Waterboarding is a war crime
Waterboarding is a war crime.
(I put The Garret Tree on hold while I revised the manuscript of The Sonkrai Tribunal. Those edits should be completed in the next couple of days. I am restarting a little earlier than planned because of the editorial in the Wall Street Journal supporting torture, including water boarding. That relates to this blog because the Japanese in Singapore used what they called “the water treatment” and one of the main characters in my book, war crimes investigator, Col. Cyril Wild investigated both the F Force case and the water treatment torture case.)
Updated: Date typo fixed (1943 not 1942)
Today I dipped into Andrew Sullivan’s Daily Dish and found a link to a Wall Street Journal editorial that dismissed water boarding as a psychological technique.
The Journal claims
As for "torture," it is simply perverse to conflate the amputations and electrocutions Saddam once inflicted at Abu Ghraib with the lesser abuses committed by rogue American soldiers there, much less with any authorized U.S. interrogation techniques.

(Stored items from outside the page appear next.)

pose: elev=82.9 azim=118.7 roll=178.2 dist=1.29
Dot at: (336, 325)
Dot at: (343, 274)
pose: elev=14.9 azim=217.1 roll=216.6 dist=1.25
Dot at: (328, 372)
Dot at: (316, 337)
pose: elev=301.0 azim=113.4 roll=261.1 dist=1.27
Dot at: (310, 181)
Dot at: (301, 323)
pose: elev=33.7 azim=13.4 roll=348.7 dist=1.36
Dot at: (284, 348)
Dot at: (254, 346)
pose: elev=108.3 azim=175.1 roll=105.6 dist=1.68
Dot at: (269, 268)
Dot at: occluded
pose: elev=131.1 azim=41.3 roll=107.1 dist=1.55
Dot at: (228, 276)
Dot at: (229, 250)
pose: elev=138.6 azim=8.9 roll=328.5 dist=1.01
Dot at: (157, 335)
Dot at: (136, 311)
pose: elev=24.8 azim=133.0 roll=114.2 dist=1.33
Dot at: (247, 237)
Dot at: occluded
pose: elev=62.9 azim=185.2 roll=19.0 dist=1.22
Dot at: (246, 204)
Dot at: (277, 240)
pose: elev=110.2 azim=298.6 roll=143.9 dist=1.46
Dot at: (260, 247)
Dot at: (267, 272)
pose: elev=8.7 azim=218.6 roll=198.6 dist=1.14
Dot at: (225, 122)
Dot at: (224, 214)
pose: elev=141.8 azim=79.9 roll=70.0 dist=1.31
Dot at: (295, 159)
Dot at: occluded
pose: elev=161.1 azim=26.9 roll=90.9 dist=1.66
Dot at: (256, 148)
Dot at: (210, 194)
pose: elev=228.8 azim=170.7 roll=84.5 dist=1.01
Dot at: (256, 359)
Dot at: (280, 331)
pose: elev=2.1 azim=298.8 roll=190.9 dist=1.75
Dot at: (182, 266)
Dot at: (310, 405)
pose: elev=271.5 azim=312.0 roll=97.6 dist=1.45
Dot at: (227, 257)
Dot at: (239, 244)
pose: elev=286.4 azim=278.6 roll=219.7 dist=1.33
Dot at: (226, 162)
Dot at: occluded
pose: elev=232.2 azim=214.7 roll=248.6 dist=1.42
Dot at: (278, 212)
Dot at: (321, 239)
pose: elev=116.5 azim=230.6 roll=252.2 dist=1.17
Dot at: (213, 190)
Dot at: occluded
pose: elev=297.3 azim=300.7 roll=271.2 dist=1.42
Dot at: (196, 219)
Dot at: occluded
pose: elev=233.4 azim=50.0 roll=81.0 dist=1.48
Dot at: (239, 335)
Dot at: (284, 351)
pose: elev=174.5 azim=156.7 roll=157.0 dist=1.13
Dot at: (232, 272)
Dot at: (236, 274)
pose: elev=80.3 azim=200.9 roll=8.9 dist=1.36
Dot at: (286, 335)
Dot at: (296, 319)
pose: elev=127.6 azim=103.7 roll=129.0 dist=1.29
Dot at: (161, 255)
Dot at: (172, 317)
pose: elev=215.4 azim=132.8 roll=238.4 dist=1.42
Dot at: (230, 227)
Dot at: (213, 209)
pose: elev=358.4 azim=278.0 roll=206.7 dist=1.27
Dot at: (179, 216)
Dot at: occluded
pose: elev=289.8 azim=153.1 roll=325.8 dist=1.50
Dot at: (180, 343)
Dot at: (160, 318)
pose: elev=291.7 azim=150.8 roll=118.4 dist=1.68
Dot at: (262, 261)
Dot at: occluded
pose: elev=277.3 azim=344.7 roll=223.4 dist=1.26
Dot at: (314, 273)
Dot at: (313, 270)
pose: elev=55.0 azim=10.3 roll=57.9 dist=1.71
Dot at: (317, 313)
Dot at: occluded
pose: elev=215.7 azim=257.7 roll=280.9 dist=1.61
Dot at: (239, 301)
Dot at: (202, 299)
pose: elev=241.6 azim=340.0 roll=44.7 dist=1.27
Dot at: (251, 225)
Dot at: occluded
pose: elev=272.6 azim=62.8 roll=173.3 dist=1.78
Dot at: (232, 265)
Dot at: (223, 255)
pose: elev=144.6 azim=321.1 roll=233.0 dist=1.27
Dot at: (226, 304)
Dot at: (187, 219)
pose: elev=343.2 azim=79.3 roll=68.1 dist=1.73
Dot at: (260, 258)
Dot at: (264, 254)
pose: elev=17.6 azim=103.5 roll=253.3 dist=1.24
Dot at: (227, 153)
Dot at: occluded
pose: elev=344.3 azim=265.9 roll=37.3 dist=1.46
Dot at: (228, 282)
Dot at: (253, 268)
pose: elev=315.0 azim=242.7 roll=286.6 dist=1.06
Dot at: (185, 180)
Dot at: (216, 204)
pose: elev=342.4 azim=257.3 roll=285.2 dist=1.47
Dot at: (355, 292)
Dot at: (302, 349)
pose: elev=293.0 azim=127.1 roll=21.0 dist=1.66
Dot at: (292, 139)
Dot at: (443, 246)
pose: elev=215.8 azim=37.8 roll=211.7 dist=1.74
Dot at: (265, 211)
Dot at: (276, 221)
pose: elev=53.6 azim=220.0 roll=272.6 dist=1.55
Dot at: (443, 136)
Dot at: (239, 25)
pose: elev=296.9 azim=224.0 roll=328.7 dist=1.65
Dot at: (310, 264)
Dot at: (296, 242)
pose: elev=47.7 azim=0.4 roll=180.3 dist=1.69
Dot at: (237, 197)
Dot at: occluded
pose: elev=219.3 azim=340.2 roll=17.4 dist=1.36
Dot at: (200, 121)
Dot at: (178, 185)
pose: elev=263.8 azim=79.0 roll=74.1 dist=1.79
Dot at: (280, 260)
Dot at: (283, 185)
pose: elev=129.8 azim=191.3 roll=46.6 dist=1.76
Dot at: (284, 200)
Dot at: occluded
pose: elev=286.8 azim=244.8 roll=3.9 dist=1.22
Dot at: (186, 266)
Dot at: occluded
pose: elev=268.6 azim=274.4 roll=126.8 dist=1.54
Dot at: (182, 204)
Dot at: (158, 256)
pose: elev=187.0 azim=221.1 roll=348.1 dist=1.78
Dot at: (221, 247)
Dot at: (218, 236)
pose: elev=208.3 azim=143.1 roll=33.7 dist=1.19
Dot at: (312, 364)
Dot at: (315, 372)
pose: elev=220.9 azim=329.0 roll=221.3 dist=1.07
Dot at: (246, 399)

No one has yet come up with any evidence that anyone in the U.S. military or government has officially sanctioned anything close to "torture." The "stress positions" that have been allowed (such as wearing a hood, exposure to heat and cold, and the rarely authorized "waterboarding," which induces a feeling of suffocation) are all psychological techniques designed to break a detainee
Sullivan also points to another blog by Brendan Nyhan where he quotes an earlier WSJ editorial that admitted that water boarding is "pushing the boundary of tolerable behavior."
You can also see Nyhan’s earlier posts on waterboarding here and here
Nyhan faults the main stream media for failing to define water boarding, and notes there are two ways of doing it
either strapping someone to a board and submerging them under water until they think they are about to drown, or placing a wet towel over their face and dripping water into their nose until they think they are about to drown. While both tactics are brutal, the first seems especially horrific, at least to me.
Both the Journal and Nyhan are missing the point when they push the envelope of humanity and split hairs over whether it is torture or simply a form of psychological pressure.
Mark Bowden, whose work I respect, also has this view in the WSJ's The Opinion Journal.
Just as there is no way to draw a clear line between coercion and torture, there is no way to define, a priori, circumstances that justify harsh treatment. Any attempt to codify it unleashes the sadists and leads to widespread abuse. Interrogators who choose coercive methods would, and should, be breaking the rules.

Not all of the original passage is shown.